Nos testes com camundongos, mais de 90% dos animais que receberam o protótipo da vacina revelaram anticorpos capazes de neutralizar a IL-4 e IL-13 em seis semanas após a injeção. Também foi observado que a proteção pode durar até um ano, já que mais de 60% dos ratos, após o período, ainda apresentavam altos níveis de anticorpos.

Ainda de acordo com os resultados em ratos com asma que receberam doses intranasais de extrato de ácaro da poeira, um dos alérgenos humanos mais comuns, a vacinação dupla contra IL-4 e IL-13 forneceu proteção significativa contra os alérgenos em termos de saúde do funcionamento pulmonar, em comparação com animais que não receberam a vacina.

Em camundongos geneticamente modificados criados para gerar a versão humana das citocinas IL-4 e IL-13, a vacina também apresentou resultados positivos, neutralizando as citocinas e reduzindo os níveis de IgE por pelo menos 11 semanas pós-vacinação.

Início dos testes em humanos

A vacina ainda está em fase experimental, mas segundo os pesquisadores, é um sinal promissor para testes futuros em humanos, embora não se tenha certeza que ela é segura e eficaz em pessoas até que os testes clínicos sejam realizados.

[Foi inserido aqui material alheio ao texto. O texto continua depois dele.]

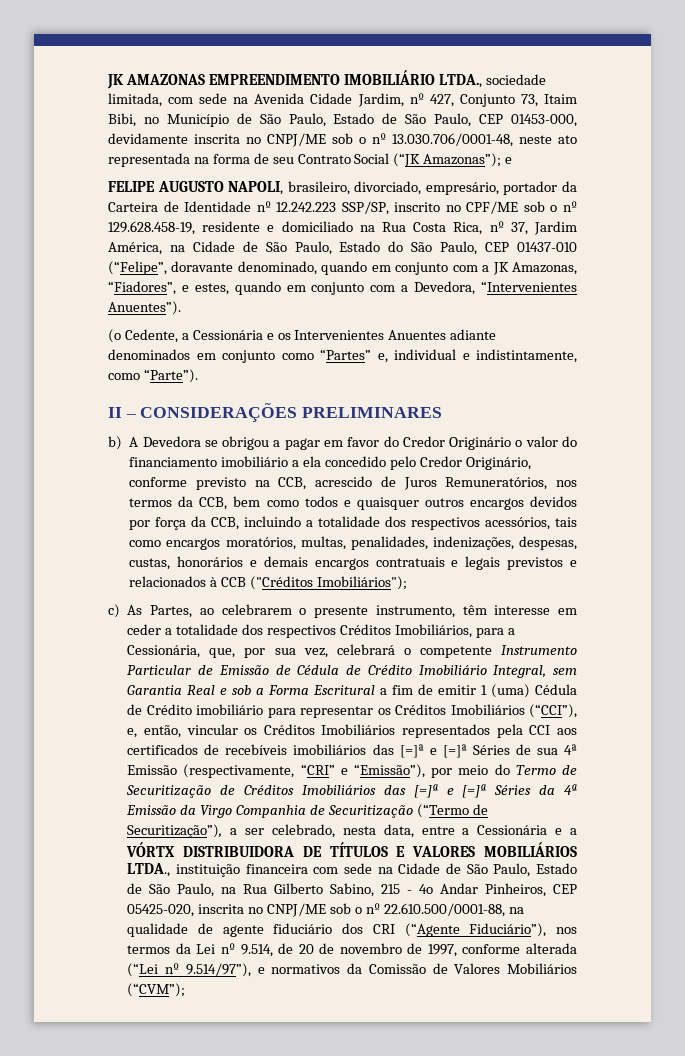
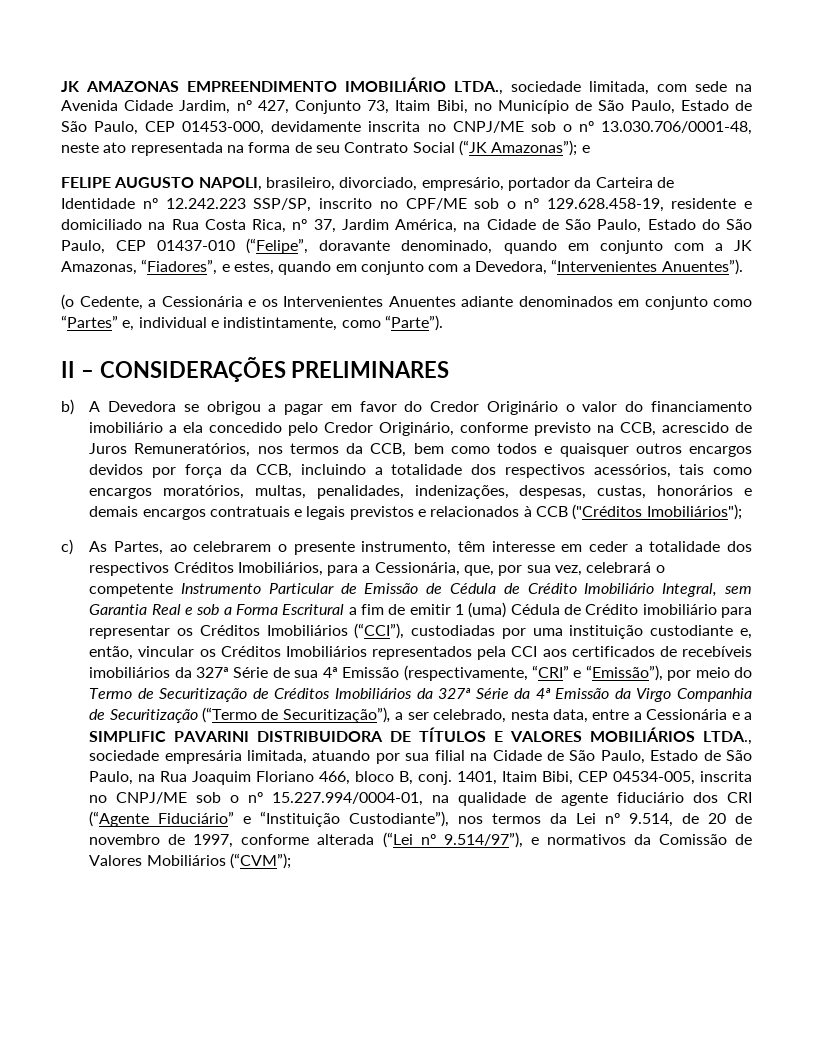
(577, 711) none -> [411,625,734,639] custodiadas por uma instituição custodiante
[372,744,510,758] das [=]ª e [=]ª Séries -> [174,667,269,678] da 327ª Série
[383,784,532,798] das [=]ª e [=]ª Séries -> [416,688,509,699] da 327ª Série
[126,842,176,857] VÓRTX -> [89,731,250,742] SIMPLIFIC PAVARINI
[175,863,372,877] instituição financeira com sede -> [89,750,465,764] sociedade empresária limitada, atuando por sua filial
[274,883,578,897] [127,903,505,917] Gilberto Sabino, 215 - 4o Andar Pinheiros, CEP 05425-020, inscrita no CNPJ/ME sob o nº 22.610.500/0001-88, -> [192,771,752,785] [89,792,424,806] Joaquim Floriano 466, bloco B, conj. 1401, Itaim Bibi, CEP 04534-005, inscrita no CNPJ/ME sob o nº 15.227.994/0004-01,
[469,923,547,937] Fiduciário”), -> [158,811,450,827] Fiduciário” e “Instituição Custodiante”),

Por enquanto, os pesquisadores dizem que temos uma “prova de conceito” de que a neutralização de longo prazo de IL-4 e IL-13 funciona com a vacina protótipo e, por enquanto, o próximo passo mais urgente, além de mais investigações, é testar a injeção em humanos.

Em Toulouse e Estrasburgo, na França, já são esperados pacientes para receber as primeiras injeções da droga. O processo do ensaio clínico deve começar nos próximos dois anos.